Primary Care Payment Quick Fix

 

 Getting a Twofer

There is a quick fix to the inequity of Medicare and Medicaid payments to primary care physicians.  It is hidden in the Conversion Factor. So bear with me.

It is generally conceded that medical care reform in our country depends on redeveloping a strong primary care base.  At the present time payments for primary care physicians services are not competitive with those of specialties that perform procedures. Not only does that reward doing procedures whether they are indicated or not but it overvalues the time spent doing procedures as compared with time spent in personal, comprehensive and coordinated care. Furthermore it has driven downward the interest of medical students to choose the primary care specialties for their careers, a decrease of 50% in the last16 years. The result is the expectation that we are going to have to add 52,000 to the expected number of primary doctors over the next 12 years.

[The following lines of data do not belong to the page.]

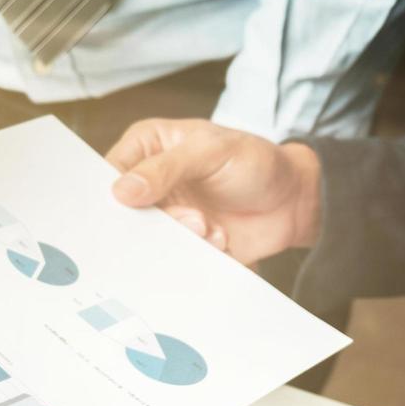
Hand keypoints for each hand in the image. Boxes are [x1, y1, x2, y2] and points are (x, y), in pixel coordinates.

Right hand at [106, 119, 323, 264]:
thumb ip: (166, 168)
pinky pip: (172, 258)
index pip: (110, 171)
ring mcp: (166, 216)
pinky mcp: (184, 244)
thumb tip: (122, 189)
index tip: (128, 207)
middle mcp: (151, 184)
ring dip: (180, 238)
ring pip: (147, 239)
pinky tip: (221, 238)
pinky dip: (196, 252)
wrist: (294, 201)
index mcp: (148, 147)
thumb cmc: (255, 162)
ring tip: (211, 226)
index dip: (113, 193)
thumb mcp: (211, 151)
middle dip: (151, 222)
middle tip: (189, 219)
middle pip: (124, 212)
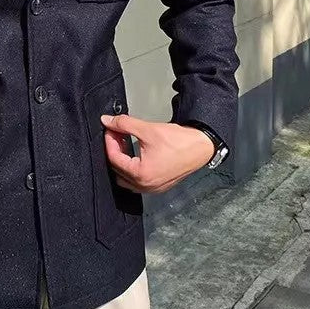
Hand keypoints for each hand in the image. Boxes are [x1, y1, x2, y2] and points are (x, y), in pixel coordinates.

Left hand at [99, 115, 215, 193]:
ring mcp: (153, 188)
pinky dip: (132, 168)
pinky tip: (134, 154)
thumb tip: (108, 121)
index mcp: (141, 174)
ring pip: (126, 178)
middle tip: (116, 135)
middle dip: (114, 151)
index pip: (114, 158)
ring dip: (122, 161)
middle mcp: (145, 185)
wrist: (201, 146)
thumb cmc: (180, 142)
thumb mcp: (148, 129)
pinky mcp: (158, 186)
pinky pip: (137, 181)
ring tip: (124, 143)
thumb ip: (124, 124)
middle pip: (117, 170)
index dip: (109, 141)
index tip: (110, 129)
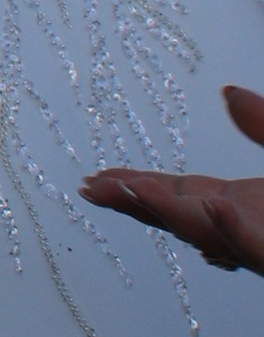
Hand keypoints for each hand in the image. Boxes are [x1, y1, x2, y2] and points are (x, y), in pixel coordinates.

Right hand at [81, 82, 263, 276]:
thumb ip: (259, 123)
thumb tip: (228, 91)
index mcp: (235, 204)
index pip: (174, 194)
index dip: (134, 185)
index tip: (96, 178)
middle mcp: (235, 226)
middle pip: (173, 215)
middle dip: (132, 202)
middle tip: (90, 189)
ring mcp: (254, 244)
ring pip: (204, 233)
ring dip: (168, 212)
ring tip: (134, 188)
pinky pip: (251, 245)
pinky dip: (230, 228)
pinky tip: (213, 207)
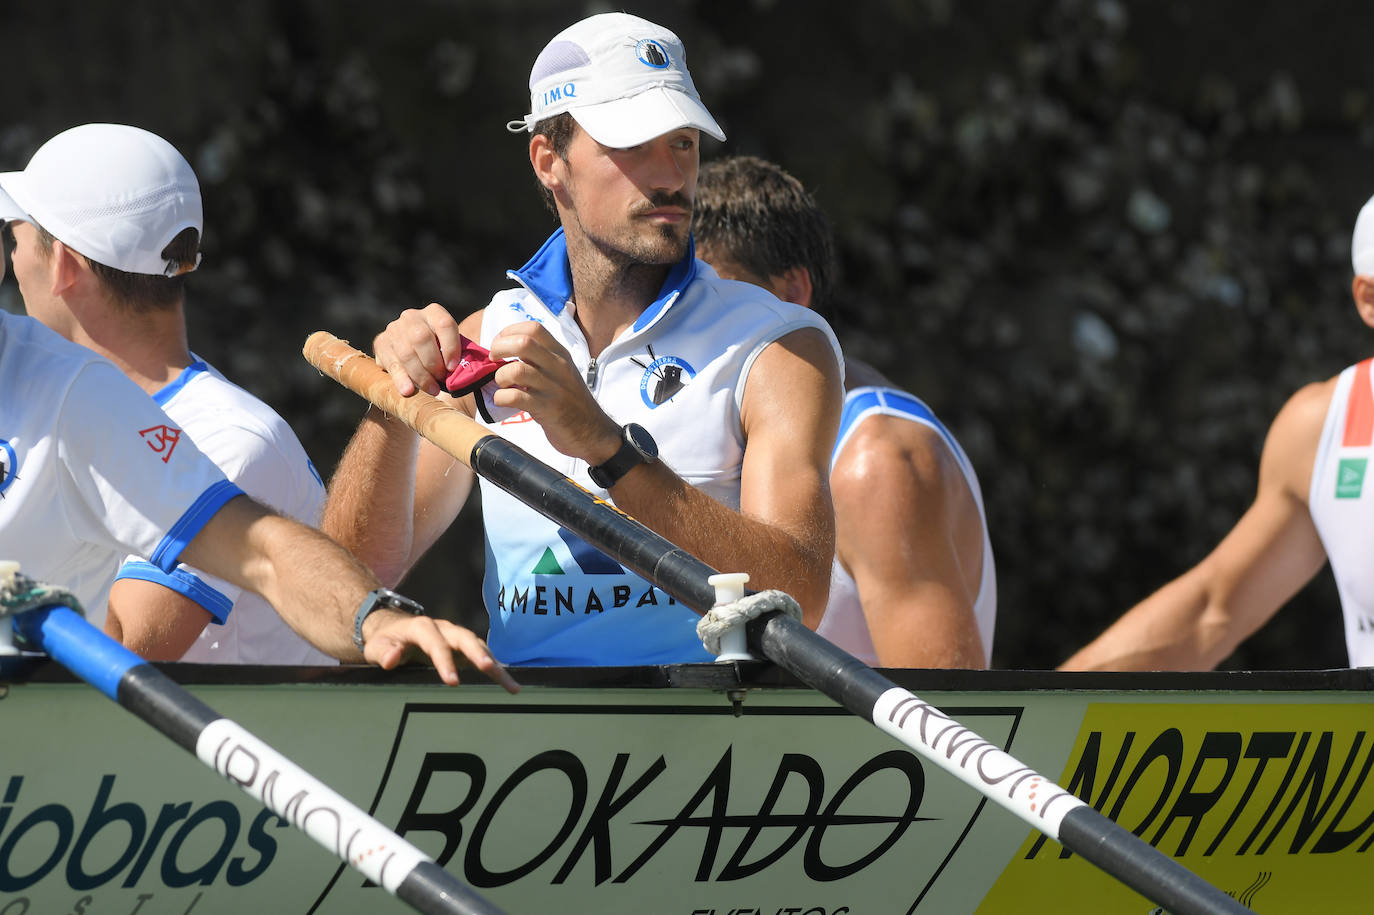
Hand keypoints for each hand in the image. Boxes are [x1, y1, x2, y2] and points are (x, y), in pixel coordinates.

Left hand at [361, 609, 520, 692]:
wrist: (393, 630)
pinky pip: (482, 656)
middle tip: (491, 669)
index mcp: (422, 627)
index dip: (445, 661)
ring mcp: (456, 637)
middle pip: (466, 638)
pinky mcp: (464, 649)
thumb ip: (383, 652)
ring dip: (495, 665)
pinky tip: (509, 685)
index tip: (452, 682)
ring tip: (512, 686)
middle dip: (479, 654)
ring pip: (479, 647)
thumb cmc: (385, 641)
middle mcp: (444, 629)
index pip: (436, 643)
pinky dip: (496, 669)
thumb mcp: (376, 647)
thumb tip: (393, 658)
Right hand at [373, 303, 464, 396]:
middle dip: (433, 363)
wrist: (413, 352)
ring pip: (406, 352)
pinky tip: (408, 390)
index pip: (444, 324)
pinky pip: (391, 363)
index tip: (453, 367)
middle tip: (441, 379)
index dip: (450, 347)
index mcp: (434, 313)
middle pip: (421, 337)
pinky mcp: (381, 343)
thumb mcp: (451, 348)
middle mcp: (412, 317)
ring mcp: (394, 329)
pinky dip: (401, 379)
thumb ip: (462, 355)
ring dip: (421, 375)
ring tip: (432, 389)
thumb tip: (481, 370)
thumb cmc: (439, 352)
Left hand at [487, 321, 621, 461]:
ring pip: (516, 370)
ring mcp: (553, 388)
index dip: (509, 332)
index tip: (500, 344)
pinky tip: (503, 401)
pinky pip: (514, 397)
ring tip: (502, 384)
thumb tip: (506, 350)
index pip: (533, 328)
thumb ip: (540, 360)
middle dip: (499, 348)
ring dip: (500, 377)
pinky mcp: (547, 409)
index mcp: (560, 354)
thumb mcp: (561, 373)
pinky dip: (501, 398)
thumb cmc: (570, 401)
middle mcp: (558, 366)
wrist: (593, 431)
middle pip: (523, 343)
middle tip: (495, 360)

The Affordable Care Act does little to address this problem. Recent rules by the Centers for Medicare and Medicaid Services (CMS) to provide separate payment for transitional care (care from facility back to community) are pitiful and loaded with extra paperwork and bureaucracy. The same is true of the three proposed Complex Chronic Care Management payments to begin in 2015.

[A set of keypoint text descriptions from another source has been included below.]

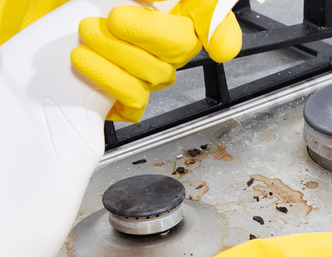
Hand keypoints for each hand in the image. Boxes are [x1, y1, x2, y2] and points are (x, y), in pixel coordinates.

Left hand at [71, 0, 241, 121]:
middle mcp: (167, 43)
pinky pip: (133, 102)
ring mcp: (149, 73)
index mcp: (173, 10)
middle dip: (145, 34)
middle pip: (182, 46)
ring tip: (84, 36)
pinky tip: (85, 63)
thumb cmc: (71, 3)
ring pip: (155, 74)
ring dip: (115, 54)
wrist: (40, 19)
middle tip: (111, 20)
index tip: (218, 46)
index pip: (212, 16)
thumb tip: (153, 1)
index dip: (222, 30)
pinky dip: (109, 83)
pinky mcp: (124, 98)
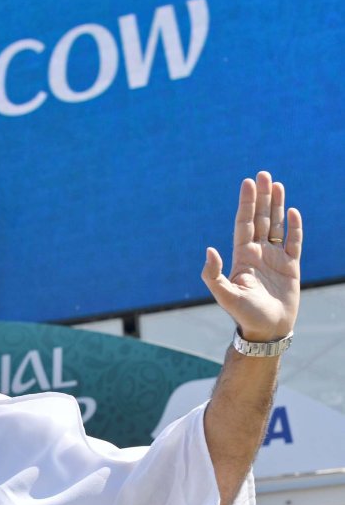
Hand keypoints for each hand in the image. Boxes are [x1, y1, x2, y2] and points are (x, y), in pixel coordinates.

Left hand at [201, 171, 301, 341]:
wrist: (267, 330)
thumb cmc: (244, 314)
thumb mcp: (225, 295)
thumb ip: (213, 274)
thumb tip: (210, 250)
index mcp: (242, 256)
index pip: (244, 223)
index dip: (246, 203)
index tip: (248, 183)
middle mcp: (257, 253)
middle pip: (259, 218)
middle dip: (262, 197)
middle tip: (263, 174)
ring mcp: (275, 258)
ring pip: (276, 225)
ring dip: (277, 206)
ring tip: (278, 185)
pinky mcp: (291, 266)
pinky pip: (293, 242)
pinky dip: (294, 227)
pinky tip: (293, 211)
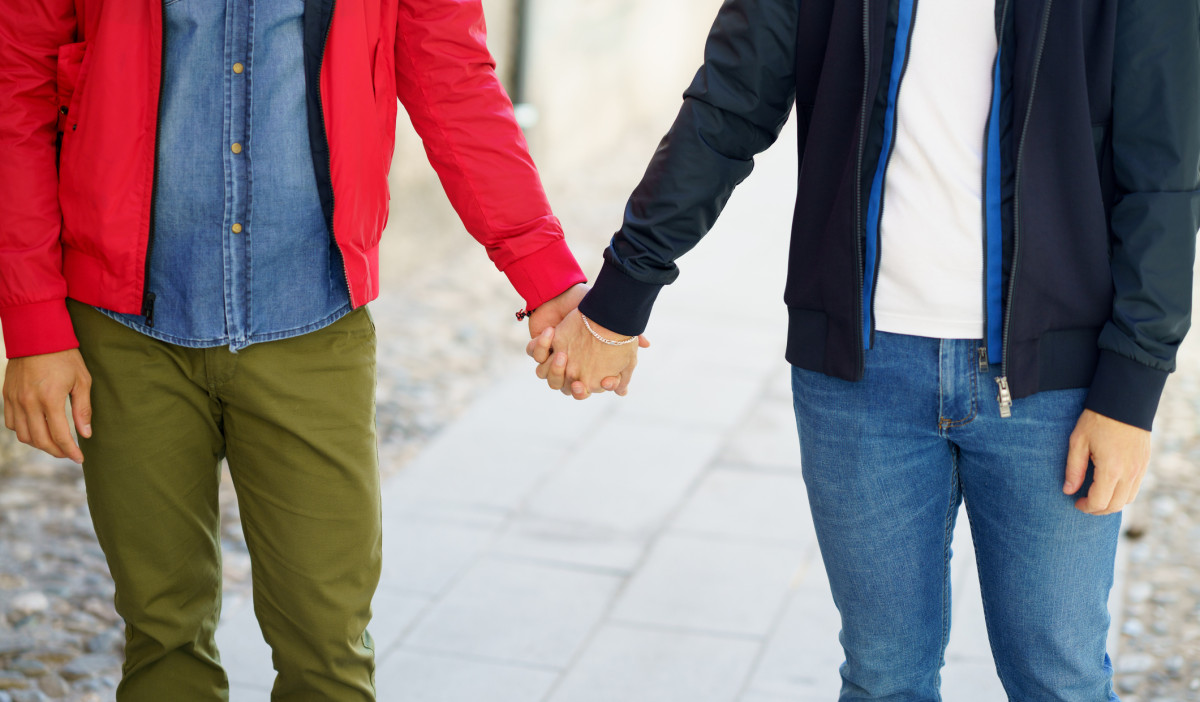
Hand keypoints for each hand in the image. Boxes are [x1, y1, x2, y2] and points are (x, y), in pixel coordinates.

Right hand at [3, 349, 92, 463]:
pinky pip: (12, 423)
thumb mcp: (82, 380)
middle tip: (68, 454)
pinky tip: (38, 429)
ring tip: (55, 443)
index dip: (70, 451)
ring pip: (23, 435)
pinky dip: (25, 431)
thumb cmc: (65, 356)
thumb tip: (86, 434)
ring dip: (39, 444)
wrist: (37, 335)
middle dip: (56, 452)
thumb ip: (83, 409)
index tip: (79, 458)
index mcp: (50, 399)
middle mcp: (28, 402)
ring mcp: (15, 399)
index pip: (59, 435)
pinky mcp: (7, 395)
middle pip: (40, 440)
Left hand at [525, 284, 631, 392]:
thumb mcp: (615, 326)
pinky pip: (534, 353)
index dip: (584, 391)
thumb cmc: (595, 312)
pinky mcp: (538, 344)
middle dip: (564, 382)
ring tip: (562, 353)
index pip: (581, 390)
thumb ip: (632, 339)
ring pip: (544, 374)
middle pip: (560, 387)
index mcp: (582, 368)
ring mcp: (550, 356)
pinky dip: (541, 346)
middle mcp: (565, 366)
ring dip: (552, 367)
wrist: (570, 292)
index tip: (596, 382)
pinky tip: (550, 332)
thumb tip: (647, 346)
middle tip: (574, 379)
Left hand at [1063, 409, 1150, 514]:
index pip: (1099, 502)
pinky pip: (1135, 488)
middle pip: (1115, 506)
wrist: (1124, 402)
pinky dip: (1123, 494)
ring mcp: (1140, 469)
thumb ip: (1073, 469)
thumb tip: (1069, 490)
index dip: (1086, 507)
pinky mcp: (1145, 463)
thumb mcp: (1078, 442)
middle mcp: (1129, 473)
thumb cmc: (1097, 420)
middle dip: (1098, 509)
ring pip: (1128, 499)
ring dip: (1111, 503)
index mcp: (1111, 470)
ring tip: (1096, 496)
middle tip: (1084, 503)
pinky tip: (1109, 486)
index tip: (1076, 502)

Medicare’s formula for calculating the physician payment schedule is complex. It starts with the hundreds of CPT codes which describe all reimbursable doctor patient encounters (office visits, surgeries, etc.) Then each code is given a composite RVU (Relative Value Unit) made up of three basic RVUs, (1) the Physician Work RVU, (2) the Practice Expense RVU, and (3) the Malpractice RVU. Additionally, each of the basic RVU’s is assigned a modifier based on the geographic area (the GPCI) where the service is billed. Each RVU is then multiplied by its GPCI. The three results of these three actions are then added together to produce the composite RVU. This result is then multiplied by a conversion factor (CF) to convert the composite RVU into a dollar amount. This conversion factor is updated annually by a formula prescribed by Congress and it is the key. However, before CMS can use this conversion factor it has to apply a “budget neutrality” to it in order to insure that it does not exceed its annual budget by more than $20 million. Now we come to the Sustainable Growth Rate (SGR). This was enacted by Congress in1997 and is designed to add a final revision of the Conversion Factor for the next year’s payments. Since 2003 Congress has voted annually to postpone the calculated fee cuts.

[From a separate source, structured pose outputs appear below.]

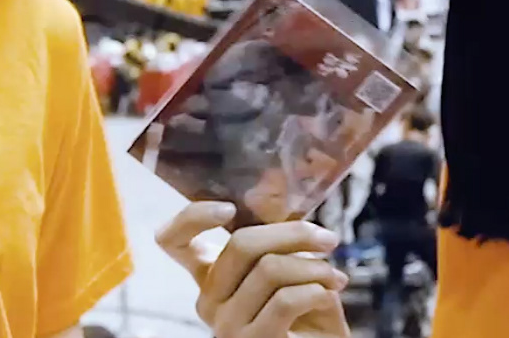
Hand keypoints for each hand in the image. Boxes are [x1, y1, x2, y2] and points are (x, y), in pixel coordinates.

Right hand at [157, 202, 349, 337]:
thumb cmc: (307, 317)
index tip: (228, 208)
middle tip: (328, 239)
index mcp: (212, 279)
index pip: (173, 242)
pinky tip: (329, 296)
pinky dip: (317, 291)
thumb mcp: (291, 271)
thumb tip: (273, 184)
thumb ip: (276, 238)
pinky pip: (286, 300)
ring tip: (335, 278)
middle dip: (293, 234)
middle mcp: (209, 302)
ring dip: (315, 267)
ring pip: (269, 269)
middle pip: (240, 243)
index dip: (192, 217)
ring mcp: (226, 327)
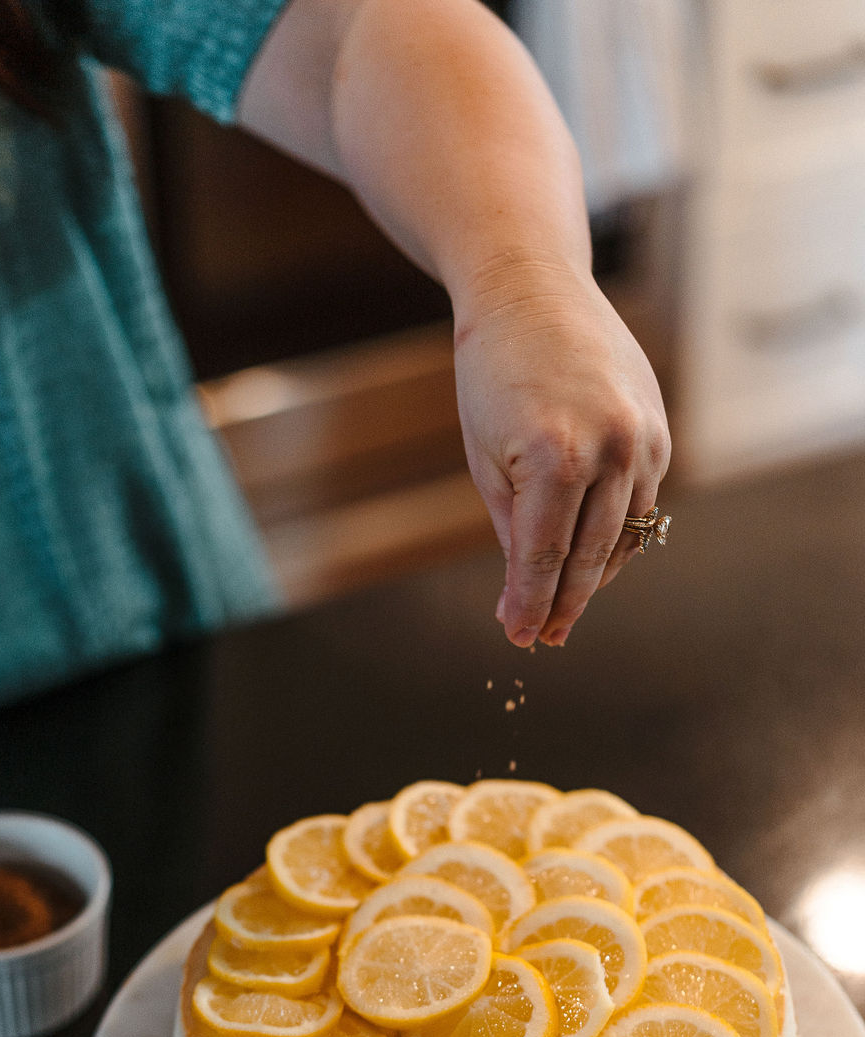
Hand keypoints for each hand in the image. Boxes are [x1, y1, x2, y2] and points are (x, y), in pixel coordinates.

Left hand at [453, 254, 670, 646]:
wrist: (533, 290)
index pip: (544, 556)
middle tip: (543, 638)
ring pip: (624, 535)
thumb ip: (511, 525)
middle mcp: (610, 449)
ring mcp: (643, 439)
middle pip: (590, 556)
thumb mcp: (485, 456)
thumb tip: (527, 585)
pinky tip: (595, 560)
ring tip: (565, 610)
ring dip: (595, 577)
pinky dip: (619, 535)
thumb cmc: (492, 373)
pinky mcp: (660, 431)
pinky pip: (643, 503)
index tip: (518, 637)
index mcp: (555, 457)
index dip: (530, 603)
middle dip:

Much attention is being paid to the whole fee-for-service problem and there are many ideas about what to do. They range everywhere from abandoning fee-for-service to totally revising the codes, definitions, and values in the present system.  Any and all of these could take years to accomplish if Congress could ever agree on what to do. As noted above, the formula for the Conversion Factor is a statutory prescription.

The Fix: Only Congress can change it. It would only take a simple bill to direct CMS to use two different conversion factors, one for primary (Evaluation & Management) codes and one for procedural codes. The RVU calculations could remain the same but at the end the RVU’s could be split into two groups and the Conversion Factor for E&M increased to a level to provide a 25% increase in primary care payments. The Conversion Factor for procedures could be reduced proportionally to maintain budget neutrality. An even better twofer would be to combine this with wording to eliminate the SGR.

Admittedly, this quick fix would not solve the cost and quality problems of our present system but at least it would help put the brakes on the loss of our primary care infrastructure. It would have the secondary benefit of improving accessibility and thereby enjoying the documented decrease in medical spending created by a stronger primary care base.